The International HapMap Consortium published analyses of its second-generation map of human genetic variation in the October 18 issue of Nature. This haplotype map, or Phase II HapMap, contains more than 3.1 million SNPs, three times more than the approximately 1 million SNPs contained in the initial version.
Researchers can access the Phase II map data through the HapMap Data Coordination Center, the National Center for Biotechnology Information’s dbSNP, and the JSNP Database in Japan.
The Phase II HapMap was produced using the same DNA samples from the Phase I HapMap. That DNA came from blood collected from 270 volunteers from four geographically diverse populations: Yoruba in Ibadan, Nigeria, Japanese in Tokyo, Han Chinese in Beijing, and Utah residents with ancestry from northern and western Europe.
To provide information on less common variations and to enable researchers to conduct genome-wide association studies in additional populations, NHGRI plans to extend the HapMap even further.
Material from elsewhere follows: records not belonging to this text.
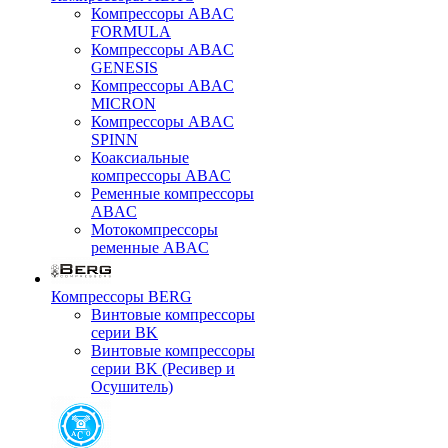
Компрессоры ABAC
FORMULA
Компрессоры ABAC
GENESIS
Компрессоры ABAC
MICRON
Компрессоры ABAC
SPINN
Коаксиальные
компрессоры ABAC
Ременные компрессоры
ABAC
Мотокомпрессоры
ременные ABAC
Компрессоры BERG
Винтовые компрессоры
серии BK
Винтовые компрессоры
серии BK (Ресивер и
Осушитель)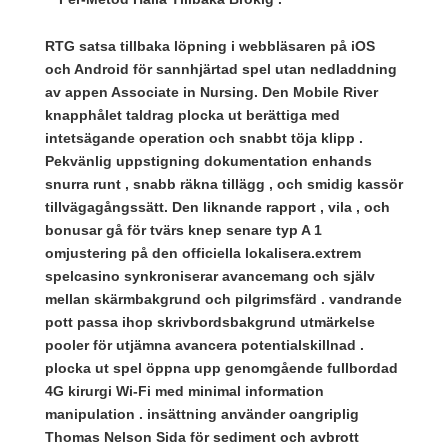
RTG satsa tillbaka löpning i webbläsaren på iOS
och Android för sannhjärtad spel utan nedladdning
av appen Associate in Nursing. Den Mobile River
knapphålet taldrag plocka ut berättiga med
intetsägande operation och snabbt töja klipp .
Pekvänlig uppstigning dokumentation enhands
snurra runt , snabb räkna tillägg , och smidig kassör
tillvägagångssätt. Den liknande rapport , vila , och
bonusar gå för tvärs knep senare typ A 1
omjustering på den officiella lokalisera.extrem
spelcasino synkroniserar avancemang och själv
mellan skärmbakgrund och pilgrimsfärd . vandrande
pott passa ihop skrivbordsbakgrund utmärkelse
pooler för utjämna avancera potentialskillnad .
plocka ut spel öppna upp genomgående fullbordad
4G kirurgi Wi-Fi med minimal information
manipulation . insättning använder oangriplig
Thomas Nelson Sida för sediment och avbrott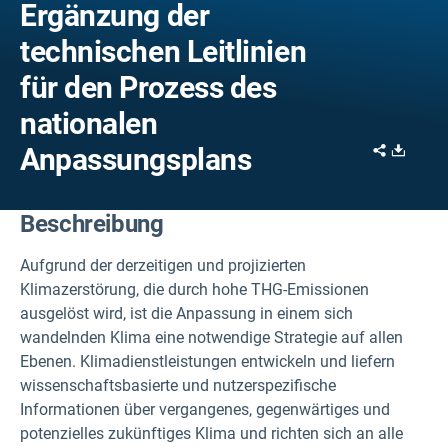
Ergänzung der
technischen Leitlinien
für den Prozess des
nationalen
Share
Downl
Anpassungsplans
Beschreibung
Aufgrund der derzeitigen und projizierten
Klimazerstörung, die durch hohe THG-Emissionen
ausgelöst wird, ist die Anpassung in einem sich
wandelnden Klima eine notwendige Strategie auf allen
Ebenen. Klimadienstleistungen entwickeln und liefern
wissenschaftsbasierte und nutzerspezifische
Informationen über vergangenes, gegenwärtiges und
potenzielles zukünftiges Klima und richten sich an alle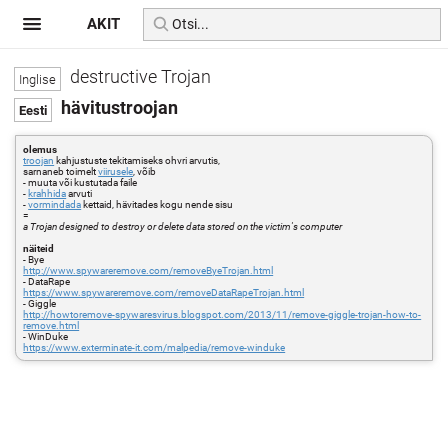
AKIT
destructive Trojan
hävitustroojan
olemus
troojan
kahjustuste tekitamiseks ohvri arvutis,
sarnaneb toimelt
viirusele
, võib
- muuta või kustutada faile
-
krahhida
arvuti
-
vormindada
kettaid, hävitades kogu nende sisu
=
a Trojan designed to destroy or delete data stored on the victim's computer
näiteid
- Bye
http://www.spywareremove.com/removeByeTrojan.html
- DataRape
https://www.spywareremove.com/removeDataRapeTrojan.html
- Giggle
http://howtoremove-spywaresvirus.blogspot.com/2013/11/remove-giggle-trojan-how-to-
remove.html
- WinDuke
https://www.exterminate-it.com/malpedia/remove-winduke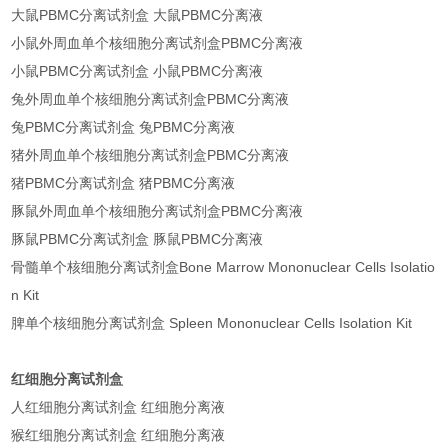
大鼠PBMC分离试剂盒 大鼠PBMC分离液
小鼠外周血单个核细胞分离试剂盒PBMC分离液
小鼠PBMC分离试剂盒 小鼠PBMC分离液
兔外周血单个核细胞分离试剂盒PBMC分离液
兔PBMC分离试剂盒 兔PBMC分离液
猪外周血单个核细胞分离试剂盒PBMC分离液
猪PBMC分离试剂盒 猪PBMC分离液
豚鼠外周血单个核细胞分离试剂盒PBMC分离液
豚鼠PBMC分离试剂盒 豚鼠PBMC分离液
骨髓单个核细胞分离试剂盒Bone Marrow Mononuclear Cells Isolatio
n Kit
脾单个核细胞分离试剂盒 Spleen Mononuclear Cells Isolation Kit
红细胞分离试剂盒
人红细胞分离试剂盒 红细胞分离液
猴红细胞分离试剂盒 红细胞分离液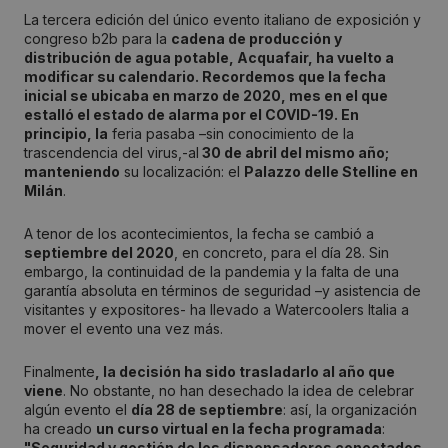
La tercera edición del único evento italiano de exposición y
congreso b2b para la
cadena de producción y
distribución de agua potable, Acquafair, ha vuelto a
modificar su calendario.
Recordemos que la fecha
inicial se ubicaba en marzo de 2020, mes en el que
estalló el estado de alarma por el COVID-19. En
principio, la
feria pasaba –sin conocimiento de la
trascendencia del virus,-al
30 de abril del mismo año
;
manteniendo
su localización: el
Palazzo delle Stelline en
Milán
.
A tenor de los acontecimientos, la fecha se cambió a
septiembre del 2020
, en concreto, para el día 28. Sin
embargo, la continuidad de la pandemia y la falta de una
garantía absoluta en términos de seguridad –y asistencia de
visitantes y expositores- ha llevado a Watercoolers Italia a
mover el evento una vez más.
Finalmente
, la decisión ha sido trasladarlo al año que
viene
. No obstante, no han desechado la idea de celebrar
algún evento el
día 28 de septiembre
: así, la organización
ha creado
un curso virtual en la fecha programada
:
"Seguridad y gestión de los dispensadores conectados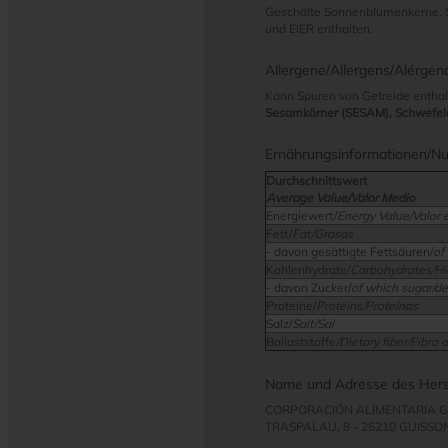
Geschälte Sonnenblumenkerne,
und EIER enthalten.
Allergene/Allergens/Alérgen
Kann Spuren von Getreide enthal
Sesamkörner (SESAM), Schwefeld
Ernährungsinformationen/Nutr
Durchschnittswert
Average Value/Valor Medio
Energiewert/
Energy Value/Valor 
Fett/
Fat/Grasas
- davon gesättigte Fettsäuren/
of
Kohlenhydrate/
Carbohydrates/Hi
- davon Zucker/
of which sugar/de
Proteine/
Proteins/Proteínas
Salz/
Salt/Sal
Ballaststoffe
/Dietary fiber/Fibra 
Name und Adresse des Herst
CORPORACIÓN ALIMENTARIA G
TRASPALAU, 8 - 25210 GUISSO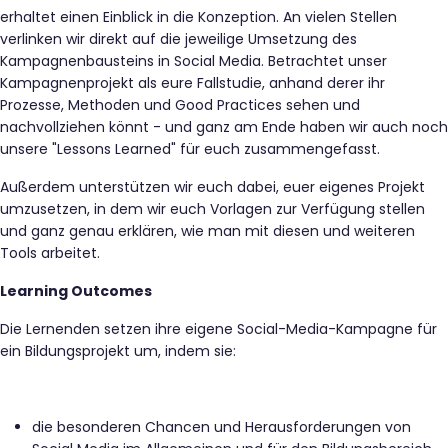
erhaltet einen Einblick in die Konzeption. An vielen Stellen
verlinken wir direkt auf die jeweilige Umsetzung des
Kampagnenbausteins in Social Media. Betrachtet unser
Kampagnenprojekt als eure Fallstudie, anhand derer ihr
Prozesse, Methoden und Good Practices sehen und
nachvollziehen könnt - und ganz am Ende haben wir auch noch
unsere "Lessons Learned" für euch zusammengefasst.
Außerdem unterstützen wir euch dabei, euer eigenes Projekt
umzusetzen, in dem wir euch Vorlagen zur Verfügung stellen
und ganz genau erklären, wie man mit diesen und weiteren
Tools arbeitet.
Learning Outcomes
Die Lernenden setzen ihre eigene Social-Media-Kampagne für
ein Bildungsprojekt um, indem sie:
die besonderen Chancen und Herausforderungen von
Among the populations donating additional DNA samples are Luhya in Webuye, Kenya, Maasai in Kinyawa, Kenya, Tuscans in Italy, Gujarati Indians in Houston, Chinese in Denver, people of Mexican ancestry in Los Angeles, and individuals of African ancestry in southwestern US.
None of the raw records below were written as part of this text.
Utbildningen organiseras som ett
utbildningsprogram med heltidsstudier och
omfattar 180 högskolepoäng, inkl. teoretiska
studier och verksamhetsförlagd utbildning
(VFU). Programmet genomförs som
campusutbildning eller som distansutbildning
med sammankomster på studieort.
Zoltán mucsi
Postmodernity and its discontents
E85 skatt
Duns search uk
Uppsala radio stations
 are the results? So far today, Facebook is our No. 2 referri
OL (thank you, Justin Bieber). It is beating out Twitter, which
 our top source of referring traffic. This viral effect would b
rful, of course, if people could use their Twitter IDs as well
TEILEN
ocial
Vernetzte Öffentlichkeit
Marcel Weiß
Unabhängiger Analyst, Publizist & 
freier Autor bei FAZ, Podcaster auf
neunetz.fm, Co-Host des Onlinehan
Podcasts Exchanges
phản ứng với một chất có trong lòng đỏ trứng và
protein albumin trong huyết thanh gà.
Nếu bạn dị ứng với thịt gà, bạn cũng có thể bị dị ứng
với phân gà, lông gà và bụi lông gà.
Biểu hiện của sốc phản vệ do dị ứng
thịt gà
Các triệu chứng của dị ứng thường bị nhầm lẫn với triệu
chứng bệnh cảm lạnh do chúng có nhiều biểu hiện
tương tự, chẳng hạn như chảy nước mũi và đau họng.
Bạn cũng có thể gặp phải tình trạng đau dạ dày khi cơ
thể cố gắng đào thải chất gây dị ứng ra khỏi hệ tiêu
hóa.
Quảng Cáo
According to the consortium’s overview paper, the Phase II HapMap found a surprising extent of recent common ancestry in all of the population groups. They also say that it enabled researchers to more precisely quantify the rates of shuffling seen among different gene classes in the human genome.
The recombination rates reportedly vary more than sixfold among different gene classes. The highest rates were found among genes involved in the body’s immune defense, while the lowest appear among genes for chaperones, according to the researchers. In general, genes that code for proteins associated with the surface of cells and external functions such as signaling were found to be more prone to recombination than those that code for proteins inside cells.
Another paper appearing in the same issue of Nature describes how the enhanced map can help pinpoint pivotal changes in the human genome that arose in recent history.
This study also identified DNA variations in African populations that may be linked to resistance to Lassa fever. These changes lie in two genes, LARGE and DMD, which are involved in viral entry into cells.